Just how much of an issue medical inflation is can be seen in Aon Hewitt’s 2016 Global Medical Trend Rates report. Published in January 2016, it estimates that the average cost increase for employer-sponsored medical plans will be 9.1% this year, with Latin America and the Caribbean experiencing the highest rate at 20%.

These figures come as no surprise to Lee Thurston, global benefits director at JLT Employee Benefits. “Medical inflation in Brazil is around 30% but even where a client has employees in 60 different countries, the rate can be around 15%. Employers are asking for ways to keep these increases under control,” he explains.

Insurer strategies

IPMI providers deploy a number of strategies to manage medical costs. Many have developed hospital networks or relationships with local providers that enable them to put pressure on treatment costs.

Even where there is not a network in place, many will also encourage employees to pre-authorise claims so they can actively manage them. Teresa Wighton, head of international healthcare consulting at Punter Southall Health and Protection, says: “An insurer might challenge the treatment or the length of the hospital stay. This can save thousands.”

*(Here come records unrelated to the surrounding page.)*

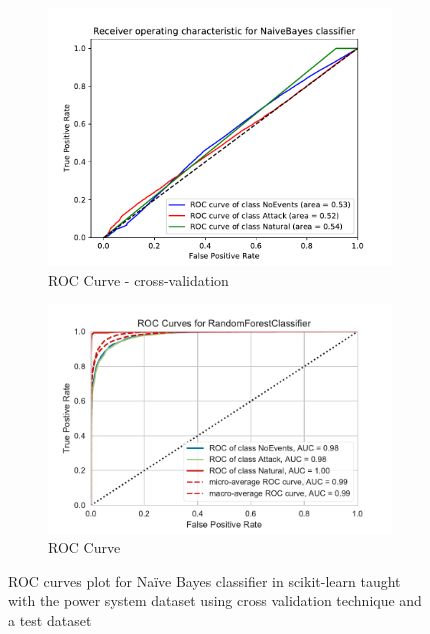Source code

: \begin{figure}[t]
    \centering
    \begin{subfigure}[t]{110mm}
        \centering
        \includegraphics[page=1, width=\linewidth]{images/results_scikit/NaiveBayes}
        \caption{ROC Curve - cross-validation}
        \label{fig:scikit_NB_ROC}
    \end{subfigure}
    \begin{subfigure}[t]{110mm}
        \centering
        \includegraphics[page=4, width=\linewidth]{images/roc_3c}
        \caption{ROC Curve}
        \label{fig:scikit_RF_ROC}
    \end{subfigure}
    \caption{ROC curves plot for Naïve Bayes classifier in scikit-learn taught with the power system dataset using cross validation technique and a test dataset}
    \label{fig:ROCCM_NB}
\end{figure}


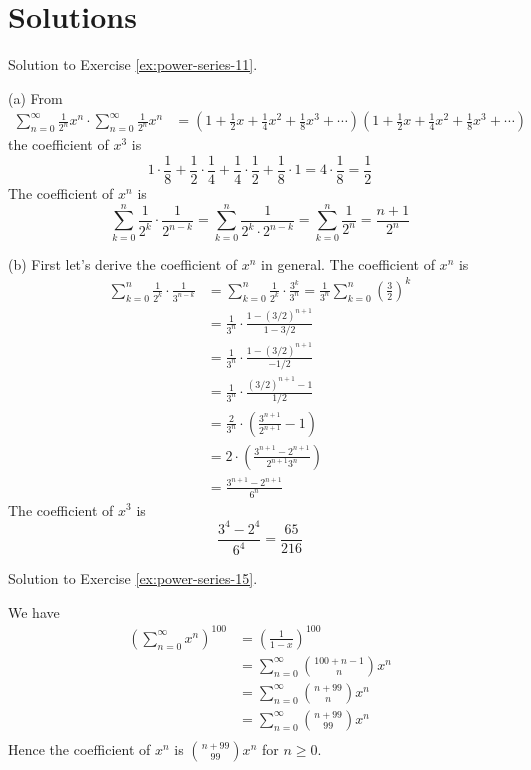 
\newpage
\section*{Solutions}
Solution to Exercise \ref{ex:power-series-11}.

 
(a) From
\begin{align*}
\sum_{n = 0}^\infty \frac{1}{2^n} x^n \cdot \sum_{n = 0}^\infty \frac{1}{2^n} x^n
&=
\left(
1 + \frac{1}{2}x + \frac{1}{4}x^2 + \frac{1}{8}x^3 + \cdots
\right)
\left(
1 + \frac{1}{2}x + \frac{1}{4}x^2 + \frac{1}{8}x^3 + \cdots
\right)
\end{align*}
the coefficient of $x^3$ is
\[
1 \cdot \frac{1}{8}
+ \frac{1}{2} \cdot \frac{1}{4}
+ \frac{1}{4} \cdot \frac{1}{2}
+ \frac{1}{8} \cdot 1
= 4 \cdot \frac{1}{8} = \frac{1}{2}
\]
The coefficient of $x^n$ is
\[
\sum_{k=0}^n \frac{1}{2^k} \cdot \frac{1}{2^{n-k}}
= \sum_{k=0}^n \frac{1}{2^k \cdot 2^{n-k}}
= \sum_{k=0}^n \frac{1}{2^n}
= \frac{n + 1}{2^n}
\]

(b)
First let's derive the coefficient of $x^n$ in general. 
The coefficient of $x^n$ is
\begin{align*}
\sum_{k=0}^n \frac{1}{2^k} \cdot \frac{1}{3^{n-k}}
&= \sum_{k=0}^n \frac{1}{2^k} \cdot \frac{3^k}{3^n} 
= \frac{1}{3^n} \sum_{k=0}^n \left(\frac{3}{2}\right)^k \\
&= \frac{1}{3^n} \cdot \frac{1 - (3/2)^{n+1}}{1 - 3/2} \\
&= \frac{1}{3^n} \cdot \frac{1 - (3/2)^{n+1}}{-1/2} \\
&= \frac{1}{3^n} \cdot \frac{(3/2)^{n+1} - 1}{1/2} \\
&= \frac{2}{3^n} \cdot \left( \frac{3^{n+1}}{2^{n+1}} - 1 \right) \\
&= 2 \cdot \left( \frac{3^{n+1} - 2^{n+1}}{2^{n+1}3^n} \right) \\
&= \frac{3^{n+1} - 2^{n+1}}{6^n}
\end{align*}
The coefficient of $x^3$ is
\[
\frac{3^4 - 2^{4}}{6^4} = \frac{65}{216}
\]



\newpage

Solution to Exercise \ref{ex:power-series-15}.

We have
\begin{align*}
\left( \sum_{n=0}^\infty x^n \right)^{100} 
&= \left( \frac{1}{1 - x} \right)^{100} \\
&= \sum_{n=0}^\infty \binom{100 + n - 1}{n} x^n \\
&= \sum_{n=0}^\infty \binom{n + 99}{n} x^n \\
&= \sum_{n=0}^\infty \binom{n + 99}{99} x^n \\
\end{align*}
Hence the coefficient of $x^n$ is $\binom{n + 99}{99} x^n$ for $n \geq 0$.


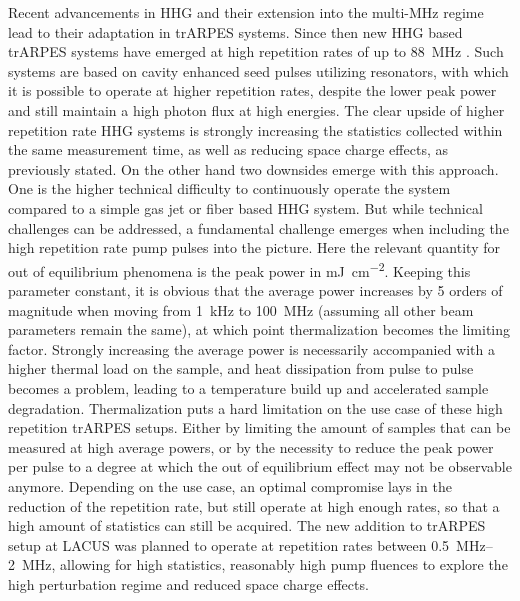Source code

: Recent advancements in HHG and their extension into the multi-\unit{\mega\hertz} regime \cite{mills_xuv_2012,hadrich_high_2014,pronin_high-power_2015,saraceno_toward_2015,hadrich_single-pass_2016,carstens_high-harmonic_2016,zhao_efficient_2018} lead to their adaptation in trARPES systems.
Since then new HHG based trARPES systems have emerged at high repetition rates of up to \qty{88}{\mega\hertz} \cite{corder_ultrafast_2018,mills_cavity-enhanced_2019}.
Such systems are based on cavity enhanced seed pulses utilizing resonators, with which it is possible to operate at higher repetition rates, despite the lower peak power and still maintain a high photon flux at high energies.
The clear upside of higher repetition rate HHG systems is strongly increasing the statistics collected within the same measurement time, as well as reducing space charge effects, as previously stated.
On the other hand two downsides emerge with this approach.
One is the higher technical difficulty to continuously operate the system compared to a simple gas jet or fiber based HHG system.
But while technical challenges can be addressed, a fundamental challenge emerges when including the high repetition rate pump pulses into the picture.
Here the relevant quantity for out of equilibrium phenomena is the peak power in \unit{\milli\joule\per\centi\meter^2}.
Keeping this parameter constant, it is obvious that the average power increases by 5 orders of magnitude when moving from \qty{1}{\kilo\hertz} to \qty{100}{\mega\hertz} (assuming all other beam parameters remain the same), at which point thermalization becomes the limiting factor.
Strongly increasing the average power is necessarily accompanied with a higher thermal load on the sample, and heat dissipation from pulse to pulse becomes a problem, leading to a temperature build up and accelerated sample degradation.
Thermalization puts a hard limitation on the use case of these high repetition trARPES setups.
Either by limiting the amount of samples that can be measured at high average powers, or by the necessity to reduce the peak power per pulse to a degree at which the out of equilibrium effect may not be observable anymore.
Depending on the use case, an optimal compromise lays in the reduction of the repetition rate, but still operate at high enough rates, so that a high amount of statistics can still be acquired.
The new addition to trARPES setup at LACUS was planned to operate at repetition rates between \qtyrange{0.5}{2}{\mega\hertz}, allowing for high statistics, reasonably high pump fluences to explore the high perturbation regime and reduced space charge effects.

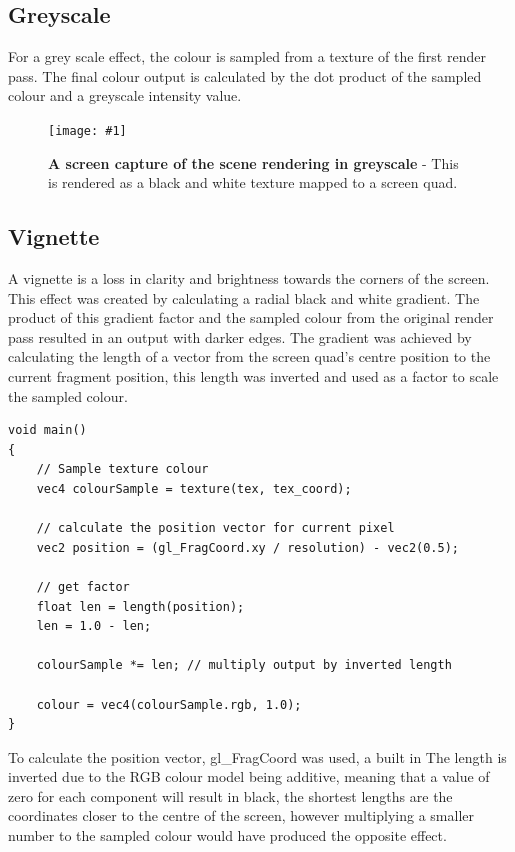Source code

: \documentclass[conference]{acmsiggraph}
\newcommand{\figuremacroW}[4]{
	\begin{figure}[h] %
		\centering
		\texttt{[image: \#1]}
		\caption[#2]{\textbf{#2} - #3}
		\label{fig:#1}
	\end{figure}
}
\begin{document}
\subsection{Greyscale}

For a grey scale effect, the colour is sampled from a texture of the first render pass. The final colour output is calculated by the dot product of the sampled colour and a greyscale intensity value.

\figuremacroW
{greyscale}
{A screen capture of the scene rendering in greyscale}
{This is rendered as a black and white texture mapped to a screen quad.}
{1.0}

\subsection{Vignette}

A vignette is a loss in clarity and brightness towards the corners of the screen. This effect was created by calculating a radial black and white gradient. The product of this gradient factor and the sampled colour from the original render pass resulted in an output with darker edges. The gradient was achieved by calculating the length of a vector from the screen quad's centre position to the current fragment position, this length was inverted and used as a factor to scale the sampled colour. 

\begin{lstlisting}[label = {lst:vignette}, caption={Fragment Shader Code Snippet for Vignette Calculation}]
void main()
{
	// Sample texture colour
	vec4 colourSample = texture(tex, tex_coord);

	// calculate the position vector for current pixel
	vec2 position = (gl_FragCoord.xy / resolution) - vec2(0.5);

	// get factor
	float len = length(position);
	len = 1.0 - len;

	colourSample *= len; // multiply output by inverted length

	colour = vec4(colourSample.rgb, 1.0);
}
\end{lstlisting}

To calculate the position vector, gl_FragCoord was used, a built in
The length is inverted due to the RGB colour model being additive, meaning that a value of zero for each component will result in black, the shortest lengths are the coordinates closer to the centre of the screen, however multiplying a smaller number to the sampled colour would have produced the opposite effect.
\end{document}
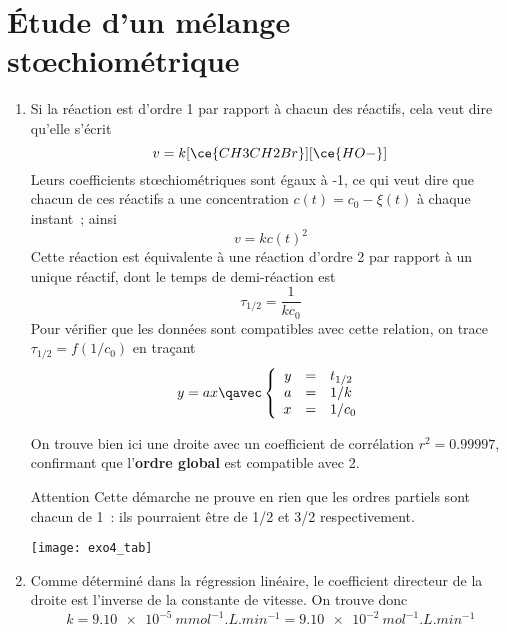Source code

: \documentclass[a4paper, 12pt, final, garamond]{book}
\begin{document}
\section{Étude d'un mélange stœchiométrique}
\begin{enumerate}
    \item Si la réaction est d'ordre 1 par rapport à chacun des réactifs, cela
        veut dire qu'elle s'écrit
        \[v = k [\ce{CH3CH2Br}][\ce{HO-}]\]
        Leurs coefficients stœchiométriques sont égaux à -1, ce qui veut dire
        que chacun de ces réactifs a une concentration $c(t) = c_0 - \xi(t)$ à
        chaque instant~; ainsi
        \[v = k c(t)^2\]
        Cette réaction est équivalente à une réaction d'ordre 2 par rapport à un
        unique réactif, dont le temps de demi-réaction est
        \[\tau_{1/2} = \frac{1}{kc_0}\]
        Pour vérifier que les données sont compatibles avec cette relation, on
        trace $\tau_{1/2} = f(1/c_0)$ en traçant
        \[y = ax
            \qavec
            \left\{
                \begin{array}{rcl}
                    y & = & t_{1/2}\\
                    a & = & 1/k\\
                    x & = & 1/c_0
                \end{array}
            \right.
        \]
        \begin{minipage}{0.45\linewidth}
            On trouve bien ici une droite avec un coefficient de corrélation
            $r^2 = \num{0.99997}$, confirmant que l'\textbf{ordre global} est
            compatible avec 2.
            \begin{rror}{Attention}
                Cette démarche ne prouve en rien que les ordres partiels sont
                chacun de 1~: ils pourraient être de 1/2 et 3/2 respectivement.
            \end{rror}
        \end{minipage}
        \hfill
        \begin{minipage}{0.55\linewidth}
            \begin{center}
                \texttt{[image: exo4\_tab]}
            \end{center}
        \end{minipage}
    \item Comme déterminé dans la régression linéaire, le coefficient directeur
        de la droite est l'inverse de la constante de vitesse. On trouve donc
        \[\boxed{k = \SI{9.10e-5}{mmol^{-1}.L.min^{-1}} =
        \SI{9.10e-2}{mol^{-1}.L.min^{-1}}}\]
\end{enumerate}
\end{document}

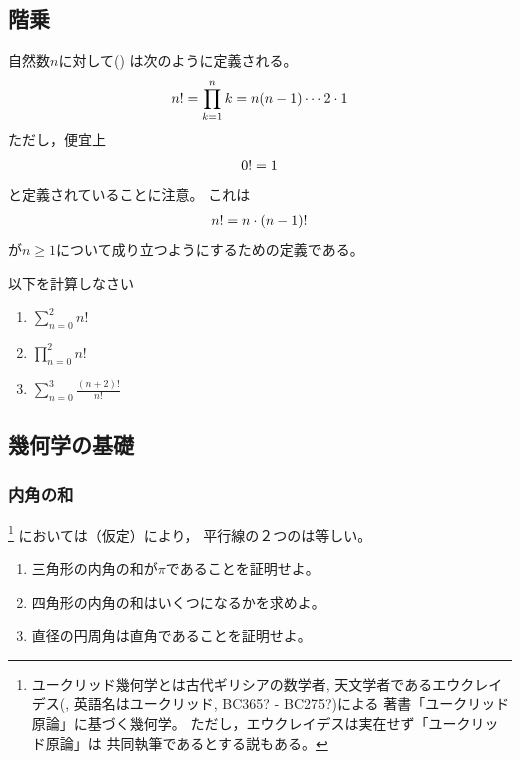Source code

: \documentclass[twocolumn,11pt]{jarticle}
\begin{document}
\subsection{階乗}
自然数$n$に対して()
は次のように定義される。
\begin{align}
  n!=\prod_{k=1}^nk=n(n-1)\cdots2\cdot 1\notag
\end{align}
ただし，便宜上
\begin{align}
  0!=1\notag
\end{align}
と定義されていることに注意。
これは
\begin{align}
n!=n\cdot(n-1)!\notag
\end{align}
が$n\ge 1$について成り立つようにするための定義である。

\nquestion
以下を計算しなさい
\begin{enumerate}
\item\label{item:sum_n=(0-2)n!} $\displaystyle\sum_{n=0}^2n!$
\item\label{item:prod_n=(0-2)n!} $\displaystyle\prod_{n=0}^2n!$
\item\label{item:sum_n=(0-3)(n+2)!/n!} $\displaystyle\sum_{n=0}^3\frac{(n+2)!}{n!}$
\end{enumerate}

\subsection{幾何学の基礎}

\subsubsection{内角の和}

\footnote{ユークリッド幾何学とは古代ギリシアの数学者,
天文学者であるエウクレイデス(,
英語名はユークリッド, BC365? - BC275?)による
著書「ユークリッド原論」に基づく幾何学。
ただし，エウクレイデスは実在せず「ユークリッド原論」は
共同執筆であるとする説もある。
}
においては（仮定）により，
平行線の２つのは等しい。
\begin{enumerate}
\item 三角形の内角の和が$\pi$であることを証明せよ。
\item 四角形の内角の和はいくつになるかを求めよ。
\item 直径の円周角は直角であることを証明せよ。
\end{enumerate}
\end{document}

As well as the behind the scenes activity, insurers have designed policies to enable employers to tailor cover and price. Most now offer modular products allowing employers to pick the level of benefit they require. Claudine Audin, international sales and account manager at Aviva Health, says: “We [offer] four levels of cover and then, subject to the rules in place where the employee will be based, allow employers to add benefits such as maternity, repatriation and compassionate travel and wellbeing.”

Excess behaviour

Excesses are another common add-on to help keep costs down. A £100 excess will shave around 10% off the premium. However, Wighton says: “Employees don’t really want the hassle of having to pay the healthcare provider an excess. It can make the process quite clunky. It’s also just a one off reduction to the premium rather than something sustainable.”

Yet, Audin says she has seen growth in employers using them in a more selective way. She adds: “They tend to go for a relatively small excess, say £50, and only on out-patient costs. This acts as a deterrent and reduces the premium by around 2% to 5%. We’ve also seen more interest in co-payment, especially where it’s linked to a network. For example, an employee will be fully covered if they have treatment within a network but will pay 20% of the claim if they go outside.”

Go local

Rather than tweak a policy, another option could be local cover. Thurston says: “There’s an assumption that employees need an IPMI plan because they’re going overseas. But, as well as providing much richer benefits than the employee may be used to in their home country, these plans are priced for a region so will be more expensive. For some employees a local plan will provide a much more appropriate level of cover and be around 20% to 25% cheaper.”

Although going local will not be suitable for every employee, cover can often be topped up, with IPMI insurers offering plans to supplement local policies with benefits such as repatriation. Thurston adds: “There are options for employers concerned about medical inflation and the rising costs of cover. Tailoring cover so it’s more appropriate to the individual and the territory they’re visiting can certainly help.”